Community prepares for Lubavitch pilgrims

Leaders strategize to better handle the 20,000 to flood Cambria Hts.

Queens Chronicle, New York/May 10, 2012

It may be more than a month away, but the Cambria Heights community has already begun preparing for the arrival of some 20,000 Lubavitch pilgrims who will come to visit the grave of the sect's beloved leader on June 23.

The Rebbe Menachem Schneerson and his father-in-law, Yosef Schneersohn, the prior rebbe, are buried at Montefiore Cemetery. Congregation Ohel Chabad Lubavitch, located at 226-20 Francis Lewis Blvd., is a synagogue and community facility that abuts the graveyard, and was constructed more than 15 years ago after the rebbe's death. It provides a place for pilgrims to reflect and pray before going to the burial site.

On many occasions the pilgrimage coincides with the Sabbath, as it does this year, so individuals will not able to leave until the next day. Members of the sect are not allowed to travel by vehicle, carry things in their hands or push baby carriages on that day.

In years past, residents have complained about blocked driveways, traffic jams, excessive trash and people urinating in the streets. Now, area leaders are developing a strategy that they hope will alleviate those problems.

"My job is to make sure the community doesn't get trashed, and that people coming here for their religious observances can do what they have to do, get out, and get home as expeditiously as possible," said Larry McClean, the district manager of Community Board 13.

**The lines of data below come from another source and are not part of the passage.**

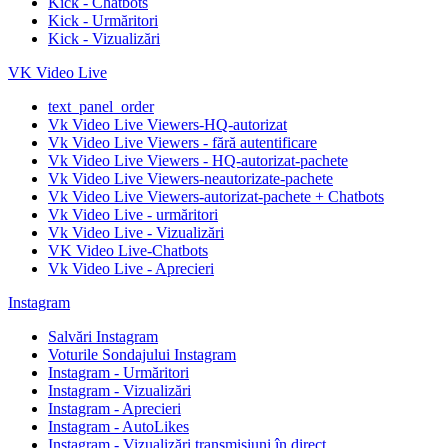
Kick - Chatbots
Kick - Urmăritori
Kick - Vizualizări
VK Video Live
text_panel_order
Vk Video Live Viewers-HQ-autorizat
Vk Video Live Viewers - fără autentificare
Vk Video Live Viewers - HQ-autorizat-pachete
Vk Video Live Viewers-neautorizate-pachete
Vk Video Live Viewers-autorizat-pachete + Chatbots
Vk Video Live - urmăritori
Vk Video Live - Vizualizări
VK Video Live-Chatbots
Vk Video Live - Aprecieri
Instagram
Salvări Instagram
Voturile Sondajului Instagram
Instagram - Urmăritori
Instagram - Vizualizări
Instagram - Aprecieri
Instagram - AutoLikes
Instagram - Vizualizări transmisiuni în direct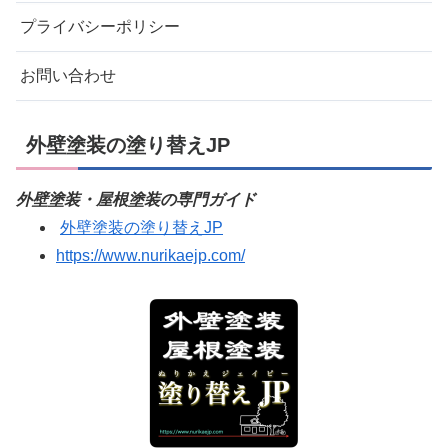
プライバシーポリシー
お問い合わせ
外壁塗装の塗り替えJP
外壁塗装・屋根塗装の専門ガイド
外壁塗装の塗り替えJP
https://www.nurikaejp.com/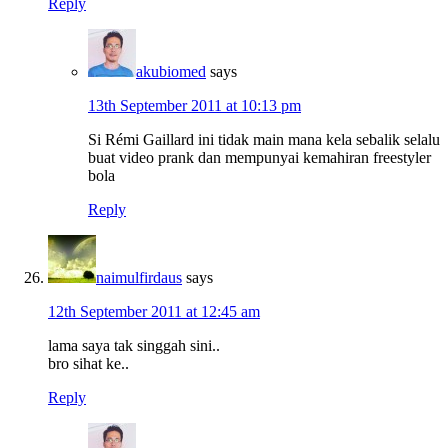
Reply
akubiomed
says
13th September 2011 at 10:13 pm
Si Rémi Gaillard ini tidak main mana kela sebalik selalu
buat video prank dan mempunyai kemahiran freestyler
bola
Reply
naimulfirdaus
says
12th September 2011 at 12:45 am
lama saya tak singgah sini..
bro sihat ke..
Reply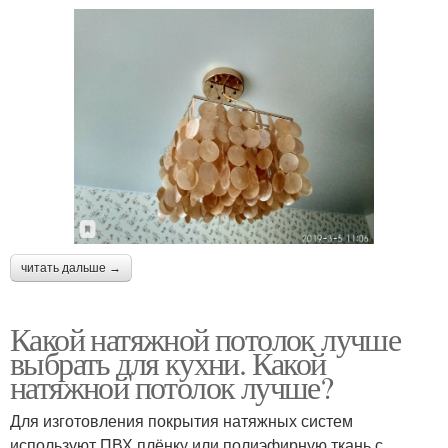
читать дальше →
Какой натяжной потолок лучше
выбрать для кухни. Какой
натяжной потолок лучше?
Для изготовления покрытия натяжных систем
используют ПВХ плёнку или полиэфирную ткань с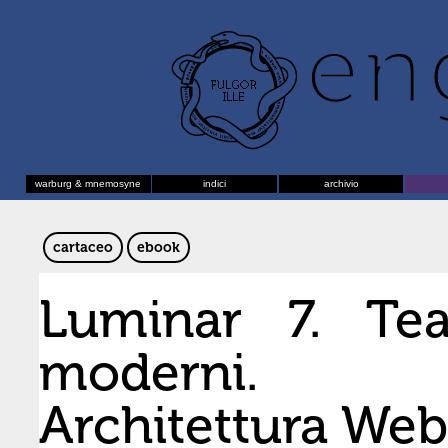
warburg & mnemosyne
indici
archivio
cartaceo
ebook
Luminar 7. Tea
moderni. A
Architettura We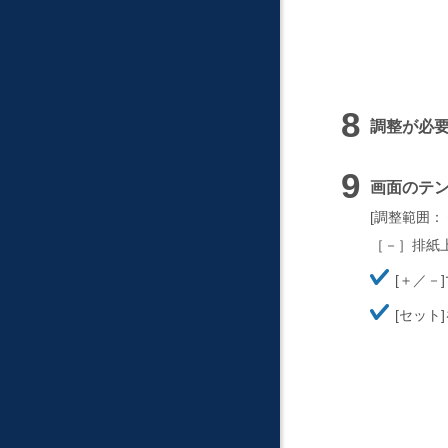
調整が必
画面のテ
調整範囲：－50
［－］排紙
ほ
＋／－
そ
ほ
く
セット
そ
く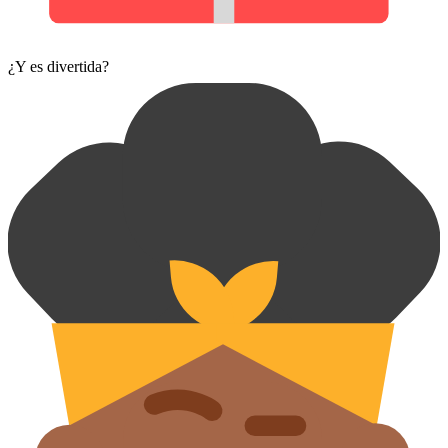
¿Y es divertida?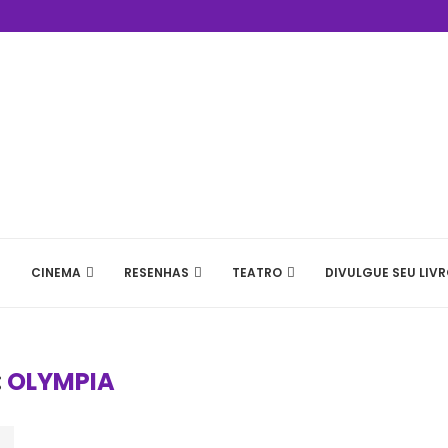
CINEMA
RESENHAS
TEATRO
DIVULGUE SEU LIVR
:
OLYMPIA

On April 19, McClean and members of the 224th Street and 229th Street block associations met with representatives from various city agencies and the congregation's rabbi, Abba Refson, to devise a plan to best accommodate the pilgrims while minimizing the impact on the community.

A special event permit has been approved to allow Ohel Chabad to erect tents with tables and chairs at the Delphin H. Greene Playground on 121st Avenue between 235th and 237th streets, a spokesman for the Parks Department said in an email.

The usage of the playground would increase the traditional pilgrimage area by six blocks, McClean said, stretching from Springfield Boulevard and 229th Street to Springfield Boulevard and 235th street.

McClean said the NYPD will be providing round-the-clock coverage, including traffic control. The Department of Sanitation will be putting wire garbage baskets around the perimeter, and the synagogue staffers will be responsible for periodically emptying them. The FDNY will have extra ambulances in area, just in case anyone gets ill from the heat, since they will be outdoors.

The Department of Transportation has agreed to put up signs reminding people of the prohibition against engine idling so buses bringing pilgrims from Brooklyn will remain in the cemetery parking lot until they are contacted by radio to pick up passengers or the buses will not stay at all. They will drop off people and immediately leave to go pick up more. For those using mass transit to get to the site, the MTA has agreed to put up signs directing pilgrims to city buses that can get them the closest to the cemetery.

The congregation will put up signs on homeowners' lawns warning motorists not to block driveways or their vehicle will be towed — a practice it has employed in previous years. The synagogue also has rules of appropriate conduct listed on its website advising visitors to "respect the neighborhood."

City Councilman James Sanders Jr. (D-Laurelton), who represents the area, said Tuesday that he applauds the efforts of the community board and civics in trying to correct the ongoing problems associated with the pilgrimage, and he said he would work with all parties to help ensure safety and quality of life remain intact during the event.

"For many years the pilgrimage has been a blessing for some and a nightmare for others," Sanders said. "Some rejoice in visiting the graves and receiving blessings while others are cursed with traffic, noise, litter and crowds — the loss of their community. We can correct this."

Even though McClean said the plan, when finalized, should alleviate 90 percent of the problems, there are those who remain pessimistic.

"We are not happy about it. I can tell you that," Kelli Singleton, president of the Cambria Heights Civic Association, said of the pilgrimage. "There are going to be thousands of people sleeping here."